# Lining of hutch floors



## vet-2-b (Sep 25, 2008)

what do you people line hutches with ?theres an hutch on ebay but id like to re line the bottom of it cos its abit old ( i mean inside the hutch)


----------



## vet-2-b (Sep 25, 2008)

no one ???


----------



## Yorkshire_Rose (Aug 5, 2009)

You could use plywood


----------



## BattleKat (Oct 26, 2009)

Do you want to replace the floor or just line it? The floor of the upstairs part of our hutch is made of plywood and we lined it with lino (packs of 4x 1sq ft tiles in poundland!) to make it easier to clean and stop it rotting.


----------



## hazyreality (Jan 11, 2009)

I use lino on top of OSB board but to redo, then ply would be ok. 
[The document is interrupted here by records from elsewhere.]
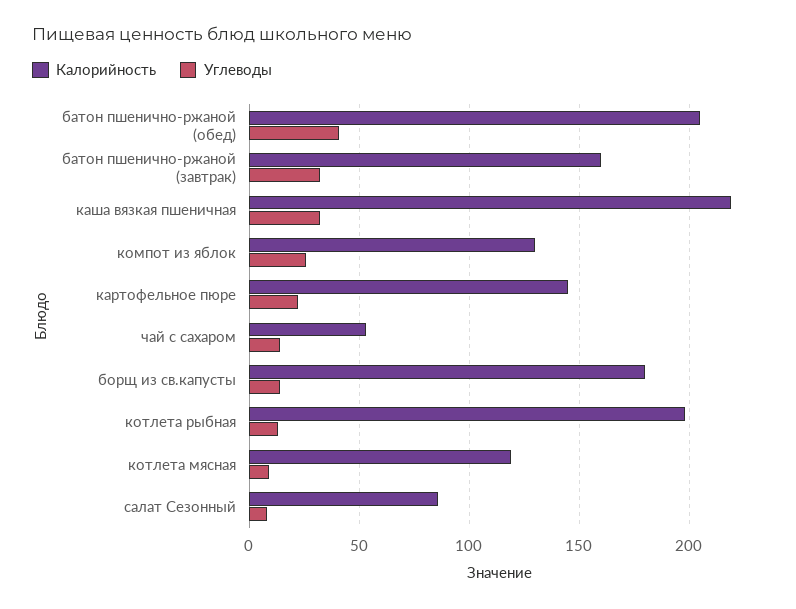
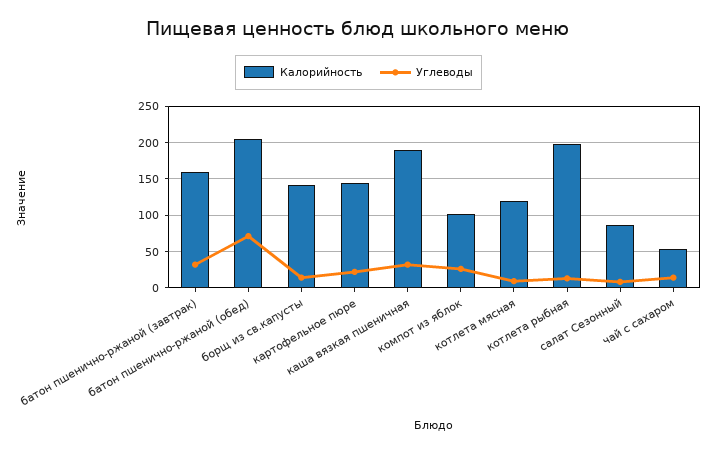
  {
    "Калорийность": {
      "батон пшенично-ржаной (обед)": 205,
      "батон пшенично-ржаной (завтрак)": 160,
-     "каша вязкая пшеничная": 220,
+     "каша вязкая пшеничная": 190,
-     "компот из яблок": 130,
+     "компот из яблок": 100,
      "картофельное пюре": 145,
      "чай с сахаром": 55,
-     "борщ из св.капусты": 180,
+     "борщ из св.капусты": 140,
      "котлета рыбная": 200,
      "котлета мясная": 120,
      "салат Сезонный": 85
    },
    "Углеводы": {
-     "батон пшенично-ржаной (обед)": 40,
+     "батон пшенично-ржаной (обед)": 70,
      "батон пшенично-ржаной (завтрак)": 30,
      "каша вязкая пшеничная": 30,
      "компот из яблок": 25,
      "картофельное пюре": 20,
      "чай с сахаром": 15,
      "борщ из св.капусты": 15,
      "котлета рыбная": 15,
      "котлета мясная": 10,
      "салат Сезонный": 10
    }
  }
I used those tiles for my shed floor but some have ripped and come up 

*Heidi*


----------



## Sarah+Hammies (Jul 20, 2009)

I use lino on the floor of my shed and i have put it in the little hutch thats in the shed that they use as a bed and in my spare hutch too. i used the cheapest stuff i could get in B&Q which was £3.99per sq metre. its easy to wash down and its quite durable so should last a while.


----------



## happysaz133 (Jun 5, 2008)

I had some spare rolls of lino, so I lined my hutch with that to keep clean!


----------



## vet-2-b (Sep 25, 2008)

thanks guys


----------



## hazyreality (Jan 11, 2009)

Sarah+Hammies said:


> I use lino on the floor of my shed and i have put it in the little hutch thats in the shed that they use as a bed and in my spare hutch too. i used the cheapest stuff i could get in B&Q which was £3.99per sq metre. its easy to wash down and its quite durable so should last a while.


£3.99 a sq m! I pay at least £6-7. Even for offcuts! A 2m x 3m offcut they wanted £33 for! Thats why I had the tiles, but they are not working! I am going to have to get a piece of lino I think!

*Heidi*


----------